C’est pourquoi estimer que le langage informatique est un simple moyen d’extériorisation d’une intentionnalité et d’une intériorité préexistantes me semble inexact. Ce n’est pas une intention qui s’exprime de façon neutre dans la matière du code, c’est ce code qui rentre en dialogue avec cette intention et qui développe ce que nous pourrions nommer une heuristique informatique c’est-à-dire une boucle et un aller-retour entre l’intention et la programmation.

Cette approche permet de proposer, d’un point de vue méthodologique, une conception de la technique qui serait fort différente de celle habituellement en usage. Le sens commun considère la technique comme un moyen qui dépend d’une intention anthropologique. De sorte que le développement technique, s’il peut être critiqué, c’est parce qu’il y a eu un biais humain, une erreur liée à l’introduction d’une subjectivité non présentée comme telle. Il semble plus raisonnable et correspondre plus aux phénomènes que nous pouvons observer, de considérer un aller-retour fonctionnel permanent entre l’intention, la forme et la matière. Un flux donc.

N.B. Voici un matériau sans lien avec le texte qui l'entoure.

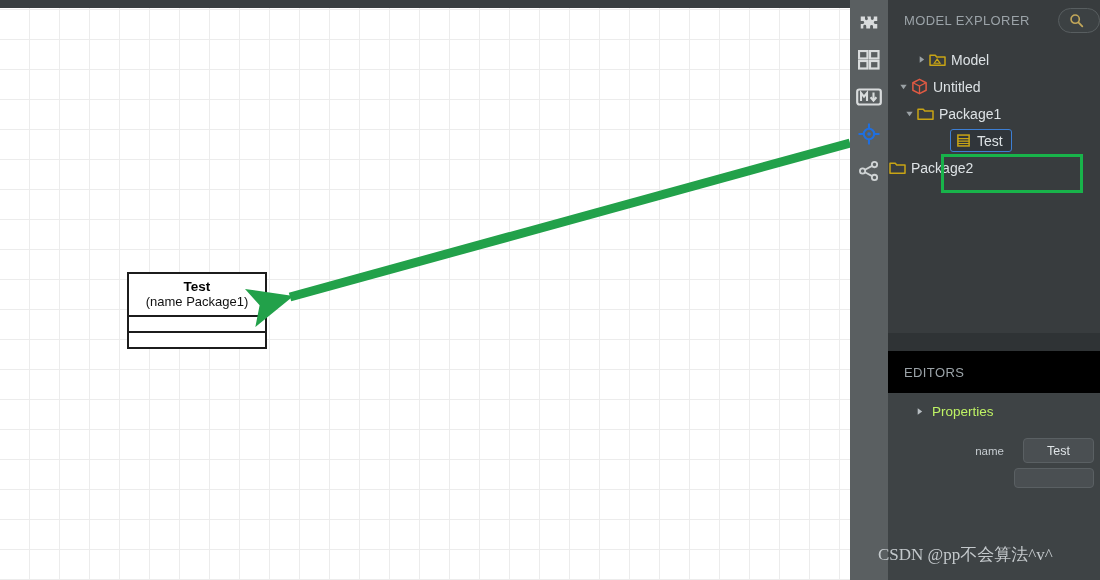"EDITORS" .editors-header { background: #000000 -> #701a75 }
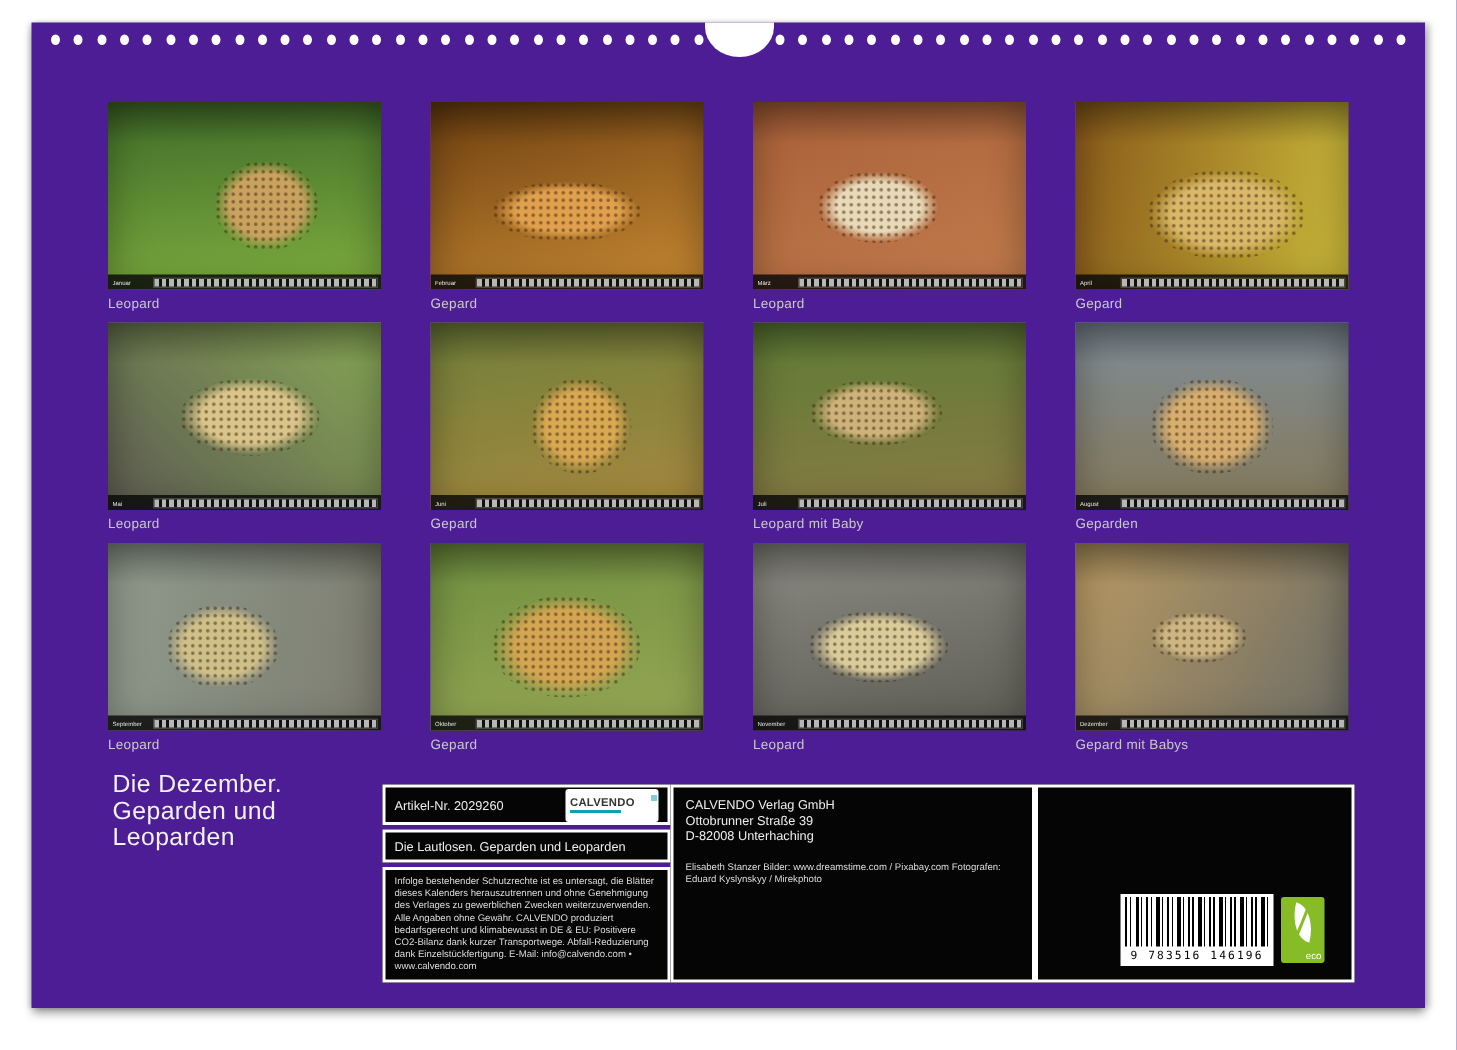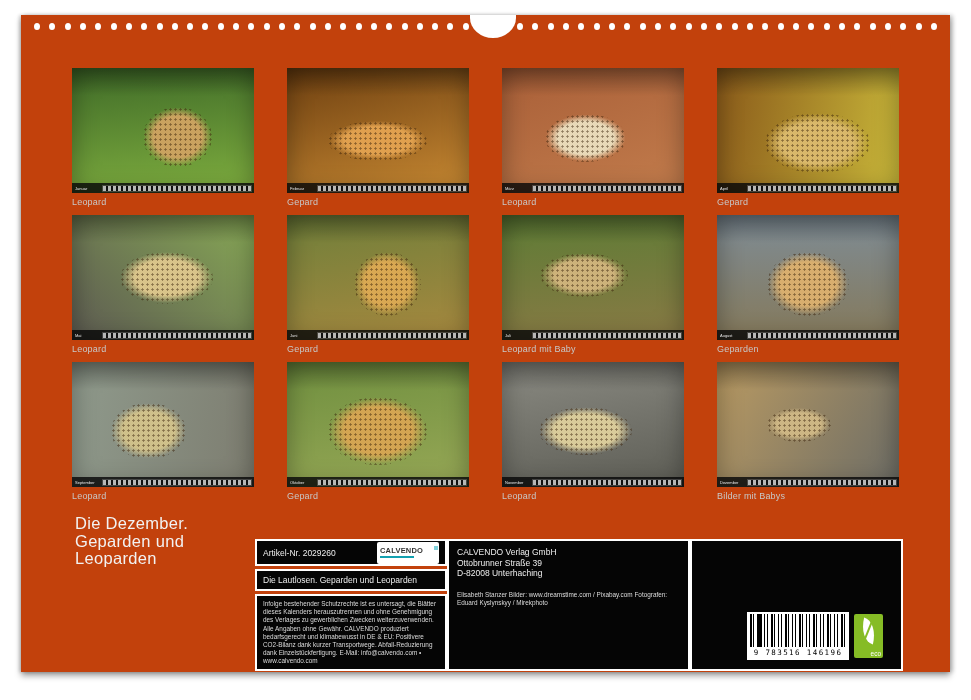"Leopard" .page { background: #c2410c -> #4c1d95 }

Sans aller plus avant, il s’agit de critiquer la causalité aristotélicienne de la technique et de proposer que la cause finale ne forme pas à son image la cause formelle, la cause matérielle est la cause efficiente. La finalité, ou intentionnalité humaine, est aussi informée par les trois autres causes. Si nous estimons que le sens commun considère la technique et la causalité de celle-ci selon une modalité qui n’est pas réaliste alors ceci a de nombreuses conséquences sur l’usage de la technique tout aussi bien que sur la réflexion que nous pouvons porter dessus. Il va de soi que considérer la technique selon des boucles rétroactives complexes entre les différentes causes, c’est aussi considérer que l’être humain n’est pas un être souverain qui décide librement du développement et de l’usage de la technique. Son imaginaire et ses représentations sont aussi le produit d’un feuilletage culturel et historique enchevêtré qui ne relève pas d’une responsabilité localisée, mais par rapport à laquelle nous pouvons envisager une réflexivité collective.

La plupart des critiques en sciences humaines des logiciels et de l’intelligence artificielle relèvent d’une critique des biais humains et ramènent la technique à sa prétendue origine anthropologique. Elle présuppose par là même une souveraineté et un isolement absolu de l’être humain qui seul serait capable par sa volonté de créer ce qui doit l’être. Ce n’est pas le moindre des bénéfices de l’art, dans sa pratique même, que de rappeler que la relation à la technique est infiniment plus complexe et relève d’un dialogue entre l’humain et sa production qui le détermine en retour.

Nous pourrions appliquer cette méthodologie à ce qu’il est convenu de nommer l’intelligence artificielle. Si les grands ensembles de données sont effectivement produits par les êtres humains et si les réseaux récursifs de neurones sont programmés aussi par des êtres humains, on ne peut pas pourtant en tirer la conclusion d’une intentionnalité et d’une responsabilité humaine pour comprendre l’entièreté du processus. La causalité est en ce domaine soumise à certaines discontinuités et décrochages : la relation de cause à effet ne permet ni de simplifier la multiplicité des causes pour comprendre un effet, ni d’occulter les boucles, ni même d’identifier et de réduire les effets aux causes. Ce serait croire là que nos pensées et nos actes sont librement consentis et que la responsabilité qu’on peut nous affecter est totale et sans reste. On comprend aisément le caractère absurde de ce raisonnement qui est pourtant sous-jacent à la plus grande partie des critiques de la technique. Développer une nouvelle approche en prenant en compte les boucles de rétroaction entre l’être humain, son environnement naturel et son environnement technique reste une tâche à venir et suppose, peut être, l’élaboration d’une affectivité anthropotechnologique.